The DASH-AF trial was a relatively small nonrandomized trial and was not powered to detect small differences in ventricular proarrhythmia or mortality during IV sotalol loading compared to oral sotalol initiation. However, these results and others that show that prolongation of the QT interval peaks immediately after IV loading of sotalol demonstrates that an abbreviated version of IV sotalol administration with discharge from the hospital on the same day after one oral dose may be a safe alternative to the conventional 24-hour IV/oral sotalol loading, and even more convenient and cost effective compared to the usual 3-day hospital stay for oral sotalol initiation. 
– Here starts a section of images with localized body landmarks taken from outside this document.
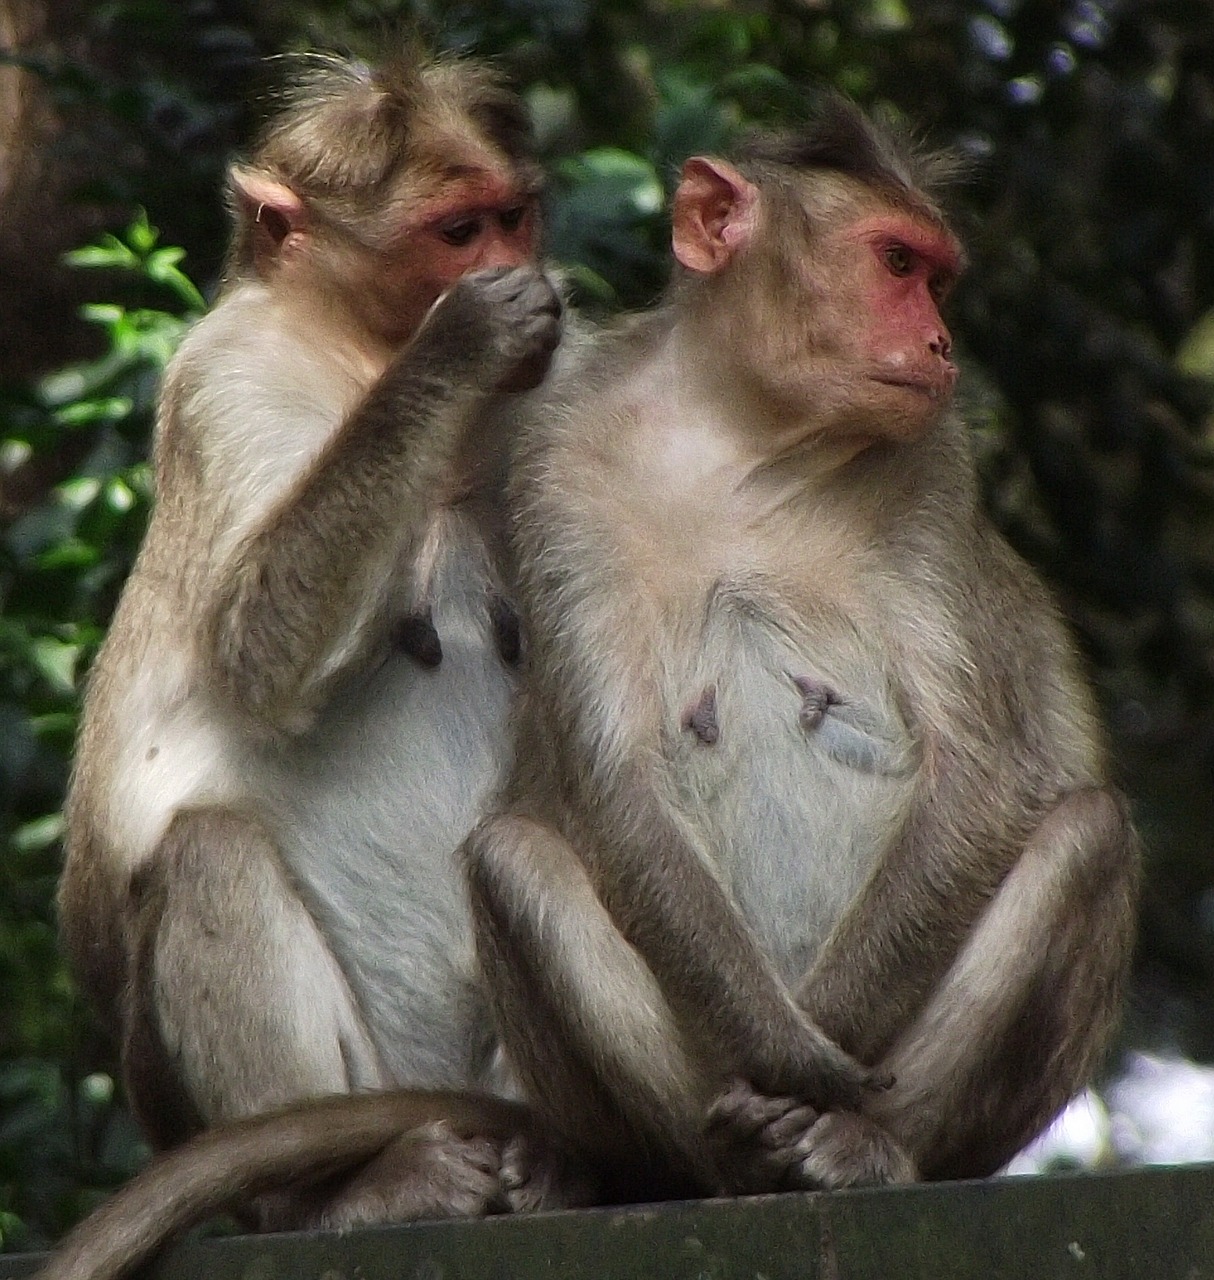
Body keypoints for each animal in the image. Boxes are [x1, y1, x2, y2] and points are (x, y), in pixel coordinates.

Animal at [55, 42, 568, 1228]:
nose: (526, 263)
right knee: (205, 856)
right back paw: (341, 1188)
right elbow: (259, 648)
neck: (358, 352)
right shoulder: (228, 377)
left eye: (515, 213)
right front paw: (460, 341)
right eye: (460, 231)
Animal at [463, 94, 1137, 1192]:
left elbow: (980, 777)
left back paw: (860, 1146)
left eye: (936, 277)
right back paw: (720, 1153)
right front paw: (782, 1054)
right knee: (508, 858)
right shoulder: (554, 459)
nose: (941, 342)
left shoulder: (933, 468)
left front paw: (813, 1060)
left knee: (1086, 832)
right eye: (897, 264)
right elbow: (614, 785)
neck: (740, 436)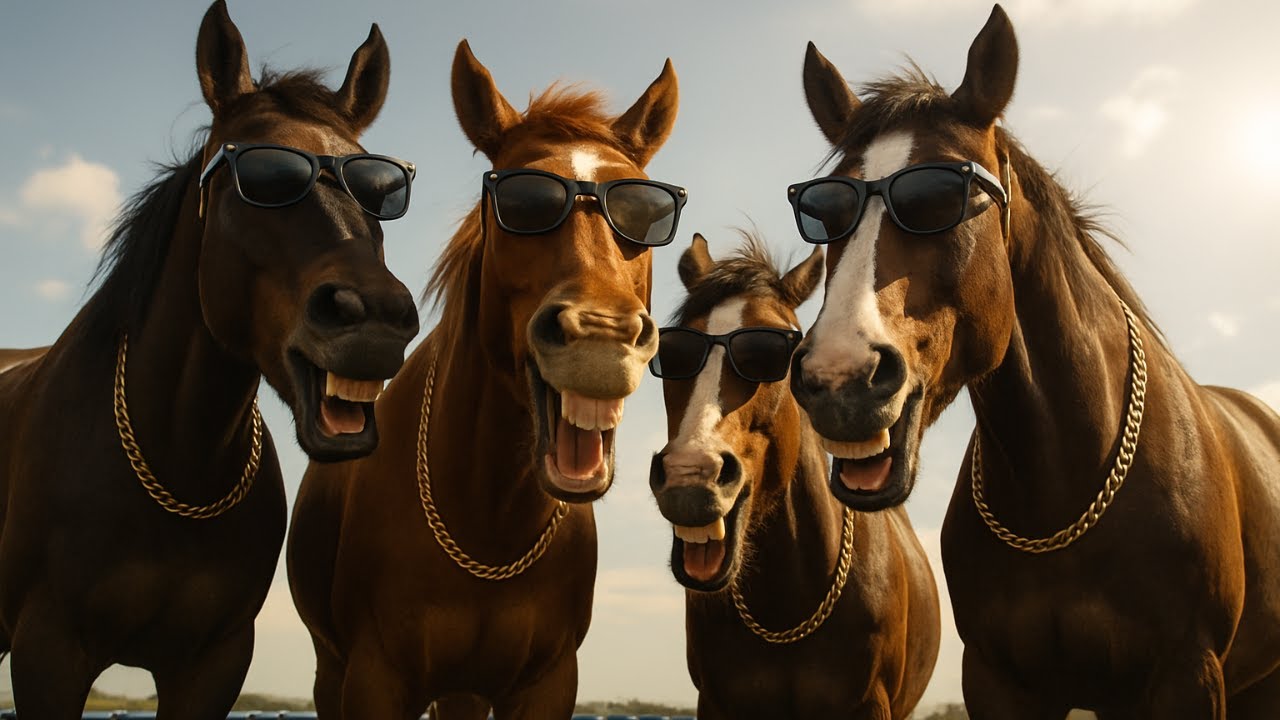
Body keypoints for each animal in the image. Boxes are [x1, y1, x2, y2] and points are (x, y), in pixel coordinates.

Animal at [0, 2, 418, 716]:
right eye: (265, 178)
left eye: (379, 187)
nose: (377, 320)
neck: (173, 466)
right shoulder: (48, 651)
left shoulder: (213, 664)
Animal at [287, 40, 681, 719]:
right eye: (521, 204)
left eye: (645, 211)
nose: (600, 335)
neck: (489, 526)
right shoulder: (375, 677)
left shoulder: (548, 682)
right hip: (332, 670)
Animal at [787, 4, 1280, 717]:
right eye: (824, 213)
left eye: (942, 198)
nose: (838, 379)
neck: (1066, 487)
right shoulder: (998, 681)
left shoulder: (1186, 676)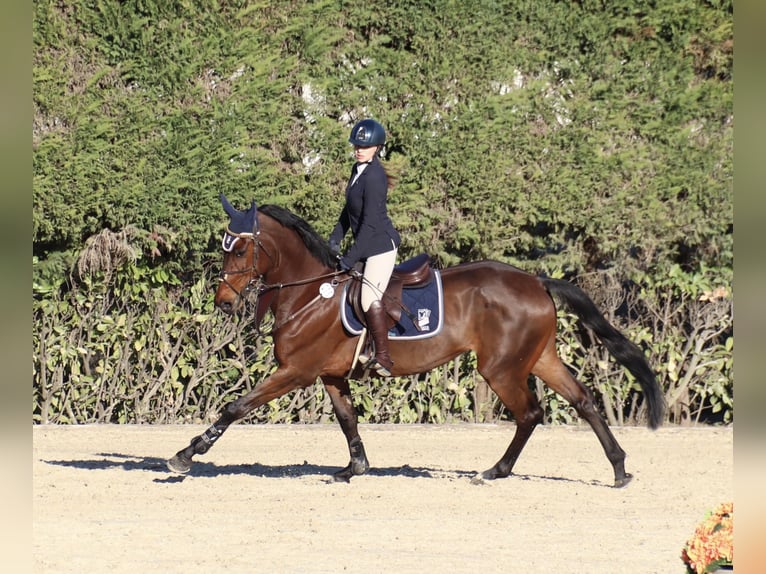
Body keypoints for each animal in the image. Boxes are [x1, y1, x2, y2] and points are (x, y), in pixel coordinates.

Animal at [167, 195, 665, 487]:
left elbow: (237, 407)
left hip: (501, 368)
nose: (223, 302)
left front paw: (185, 455)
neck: (310, 291)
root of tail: (537, 281)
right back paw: (619, 469)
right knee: (582, 400)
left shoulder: (295, 372)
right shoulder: (330, 375)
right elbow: (347, 420)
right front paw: (354, 468)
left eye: (239, 248)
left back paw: (496, 471)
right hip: (539, 357)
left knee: (530, 413)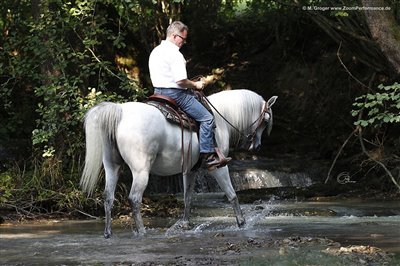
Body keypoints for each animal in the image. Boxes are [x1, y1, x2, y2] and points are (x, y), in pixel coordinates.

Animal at [79, 89, 276, 237]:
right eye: (265, 121)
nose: (257, 145)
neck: (219, 119)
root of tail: (120, 112)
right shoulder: (218, 166)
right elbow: (232, 194)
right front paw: (242, 222)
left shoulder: (190, 170)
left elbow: (187, 197)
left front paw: (185, 225)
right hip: (141, 170)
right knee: (134, 198)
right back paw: (142, 231)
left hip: (112, 167)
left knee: (108, 197)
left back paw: (107, 232)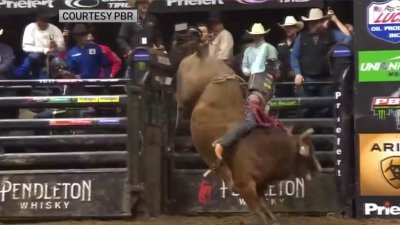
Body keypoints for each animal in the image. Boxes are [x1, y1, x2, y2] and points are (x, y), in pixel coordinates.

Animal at [175, 28, 322, 225]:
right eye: (307, 152)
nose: (319, 169)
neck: (267, 148)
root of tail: (206, 57)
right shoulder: (245, 185)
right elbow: (259, 211)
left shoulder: (261, 186)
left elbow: (266, 208)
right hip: (188, 89)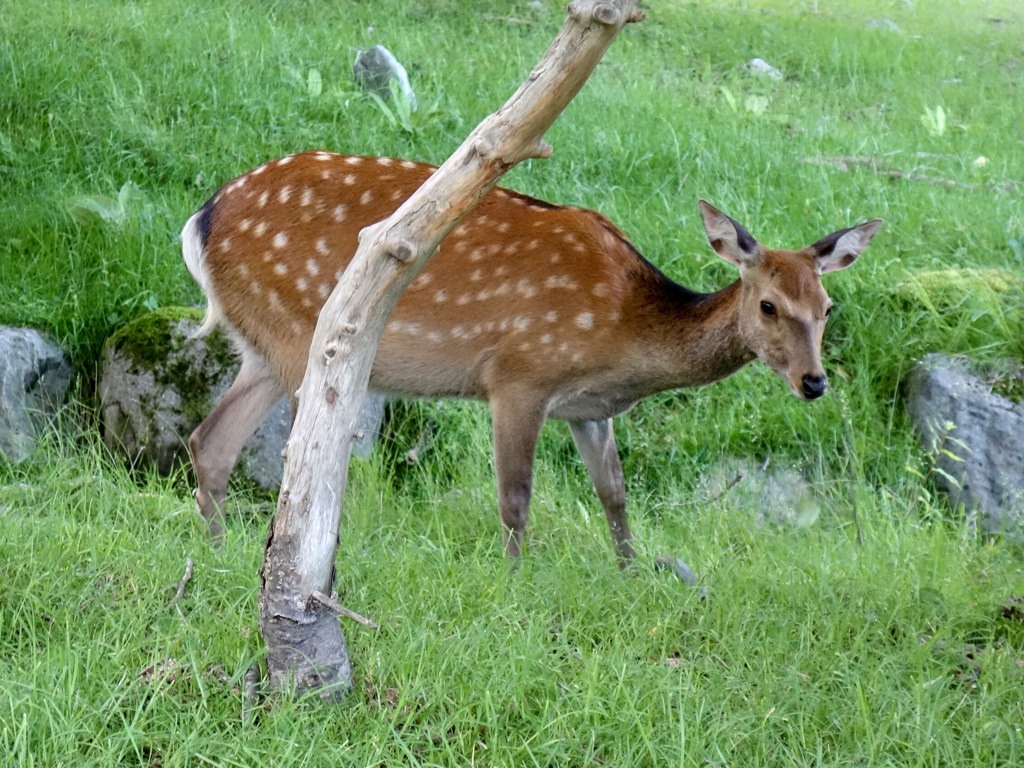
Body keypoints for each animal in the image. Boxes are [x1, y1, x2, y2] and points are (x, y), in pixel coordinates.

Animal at [180, 150, 884, 561]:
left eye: (827, 308)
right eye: (768, 305)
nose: (814, 382)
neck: (625, 333)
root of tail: (198, 222)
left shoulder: (589, 407)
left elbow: (614, 493)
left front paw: (630, 573)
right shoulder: (520, 373)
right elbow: (516, 497)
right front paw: (513, 580)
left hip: (263, 344)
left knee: (209, 440)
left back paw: (219, 553)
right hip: (306, 337)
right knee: (302, 459)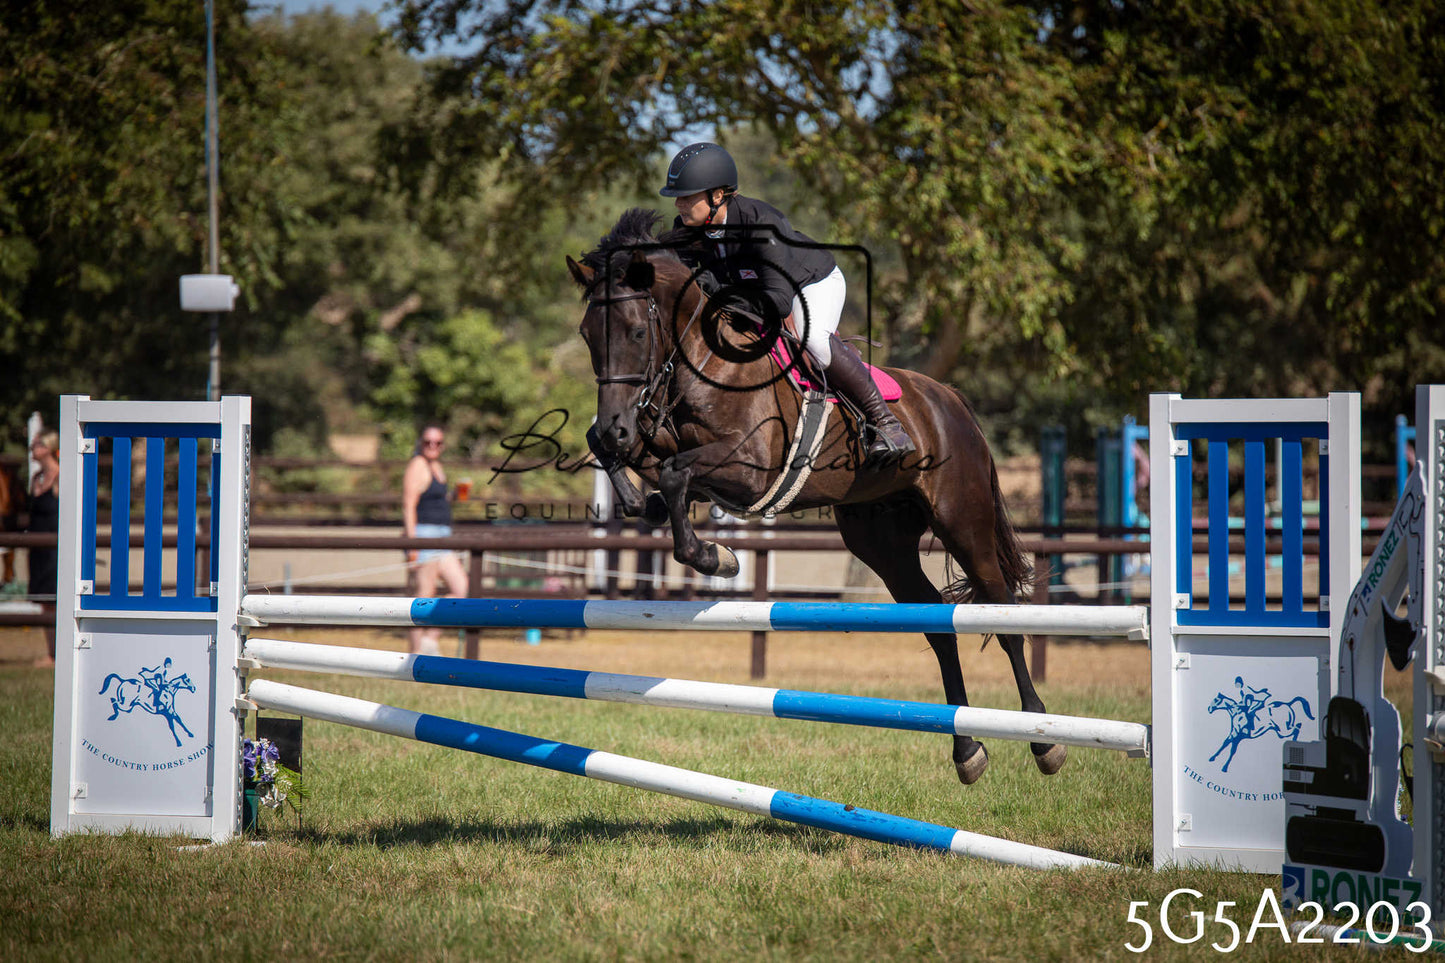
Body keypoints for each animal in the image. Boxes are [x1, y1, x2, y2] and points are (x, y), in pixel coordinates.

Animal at [564, 208, 1062, 786]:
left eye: (638, 330)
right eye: (587, 335)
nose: (618, 424)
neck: (703, 362)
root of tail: (951, 400)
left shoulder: (748, 468)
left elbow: (671, 473)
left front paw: (715, 557)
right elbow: (617, 453)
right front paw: (643, 501)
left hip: (964, 521)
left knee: (1004, 617)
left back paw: (1043, 739)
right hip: (882, 541)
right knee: (938, 625)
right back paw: (967, 750)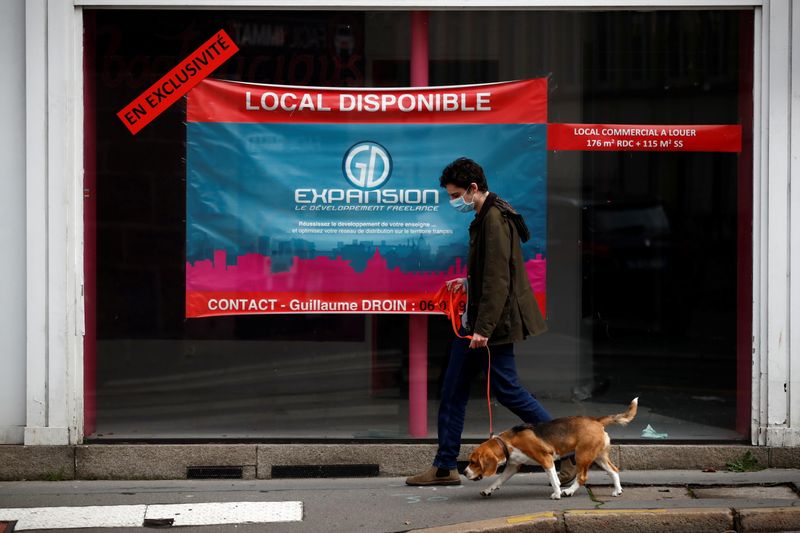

Disclosures: Dr Knight has served as a paid consultant to AltaThera, manufacturer of IV sotalol. He has also served as a paid consultant to Medtronic, the sponsor of the EV ICD study, served on the EV ICD Steering Committee, and was an investigator in the trial. In addition, he has served as a consultant, speaker, investigator, and/or has received EP fellowship grant support from Abbott, AtriCure, Baylis Medical, Biosense Webster, Biotronik, Boston Scientific, CVRx, Medtronic, Philips, and Sanofi; he has no equity or ownership in any of these companies.

References

1. Feasibility and safety of IV sotalol administered as a loading dose to initiate oral sotalol therapy (DASH-AF). ClinicalTrials.gov. Published January 14, 2022. Accessed November 11, 2022. https://clinicaltrials.gov/ct2/show/NCT04473807

2. Ahmed A, Garg J, Atkins D, et al. Abstract 14826: Single day intravenous sotalol as a loading dose to initiate oral sotalol therapy: is it safe and efficacious? Circulation. 2022;146:A14826. Published 30 Oct 2022.